# [Exercise instructions]
Format the items as a Markdown table with the columns Row and Line, one numbered row per line, starting at the line containing "pose: elev=336.7 azim=220.2" and running through the end of the items, with blank lines omitted.

# [Data for this exercise]

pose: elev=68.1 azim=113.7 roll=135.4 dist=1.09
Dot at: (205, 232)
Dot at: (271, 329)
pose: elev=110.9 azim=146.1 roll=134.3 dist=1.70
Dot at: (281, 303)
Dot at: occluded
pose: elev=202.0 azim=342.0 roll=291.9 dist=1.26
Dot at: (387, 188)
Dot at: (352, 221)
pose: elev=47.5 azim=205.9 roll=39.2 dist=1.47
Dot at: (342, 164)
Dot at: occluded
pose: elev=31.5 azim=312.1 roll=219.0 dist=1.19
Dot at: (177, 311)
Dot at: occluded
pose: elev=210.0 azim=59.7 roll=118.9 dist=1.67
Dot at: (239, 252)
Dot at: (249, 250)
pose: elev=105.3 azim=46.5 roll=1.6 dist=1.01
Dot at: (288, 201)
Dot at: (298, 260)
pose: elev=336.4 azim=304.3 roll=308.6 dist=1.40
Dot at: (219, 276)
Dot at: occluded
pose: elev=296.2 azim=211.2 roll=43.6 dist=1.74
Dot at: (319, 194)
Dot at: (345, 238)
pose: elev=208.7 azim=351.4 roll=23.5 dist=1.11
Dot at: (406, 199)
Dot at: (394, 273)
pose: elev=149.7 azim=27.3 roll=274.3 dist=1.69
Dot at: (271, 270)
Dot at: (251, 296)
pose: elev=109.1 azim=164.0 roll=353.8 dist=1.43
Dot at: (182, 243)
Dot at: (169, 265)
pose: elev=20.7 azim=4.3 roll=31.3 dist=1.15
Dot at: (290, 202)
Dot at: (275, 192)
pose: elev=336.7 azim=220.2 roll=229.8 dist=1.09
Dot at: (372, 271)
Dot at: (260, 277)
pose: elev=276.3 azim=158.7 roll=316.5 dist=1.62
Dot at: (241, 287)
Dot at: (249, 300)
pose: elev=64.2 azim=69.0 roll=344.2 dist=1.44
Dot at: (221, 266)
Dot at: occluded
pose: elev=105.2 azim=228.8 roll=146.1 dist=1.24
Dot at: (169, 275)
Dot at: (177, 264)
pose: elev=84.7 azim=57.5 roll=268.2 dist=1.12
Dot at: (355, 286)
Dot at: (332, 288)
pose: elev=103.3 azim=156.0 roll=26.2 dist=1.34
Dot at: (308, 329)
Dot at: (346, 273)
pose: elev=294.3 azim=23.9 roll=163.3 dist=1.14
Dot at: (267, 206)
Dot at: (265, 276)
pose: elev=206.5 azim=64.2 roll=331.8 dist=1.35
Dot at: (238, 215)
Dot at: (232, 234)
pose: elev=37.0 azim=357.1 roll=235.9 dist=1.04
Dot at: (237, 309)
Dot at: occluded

# [Full solution]
| Row | Line |
|---|---|
| 1 | pose: elev=336.7 azim=220.2 roll=229.8 dist=1.09 |
| 2 | Dot at: (372, 271) |
| 3 | Dot at: (260, 277) |
| 4 | pose: elev=276.3 azim=158.7 roll=316.5 dist=1.62 |
| 5 | Dot at: (241, 287) |
| 6 | Dot at: (249, 300) |
| 7 | pose: elev=64.2 azim=69.0 roll=344.2 dist=1.44 |
| 8 | Dot at: (221, 266) |
| 9 | Dot at: occluded |
| 10 | pose: elev=105.2 azim=228.8 roll=146.1 dist=1.24 |
| 11 | Dot at: (169, 275) |
| 12 | Dot at: (177, 264) |
| 13 | pose: elev=84.7 azim=57.5 roll=268.2 dist=1.12 |
| 14 | Dot at: (355, 286) |
| 15 | Dot at: (332, 288) |
| 16 | pose: elev=103.3 azim=156.0 roll=26.2 dist=1.34 |
| 17 | Dot at: (308, 329) |
| 18 | Dot at: (346, 273) |
| 19 | pose: elev=294.3 azim=23.9 roll=163.3 dist=1.14 |
| 20 | Dot at: (267, 206) |
| 21 | Dot at: (265, 276) |
| 22 | pose: elev=206.5 azim=64.2 roll=331.8 dist=1.35 |
| 23 | Dot at: (238, 215) |
| 24 | Dot at: (232, 234) |
| 25 | pose: elev=37.0 azim=357.1 roll=235.9 dist=1.04 |
| 26 | Dot at: (237, 309) |
| 27 | Dot at: occluded |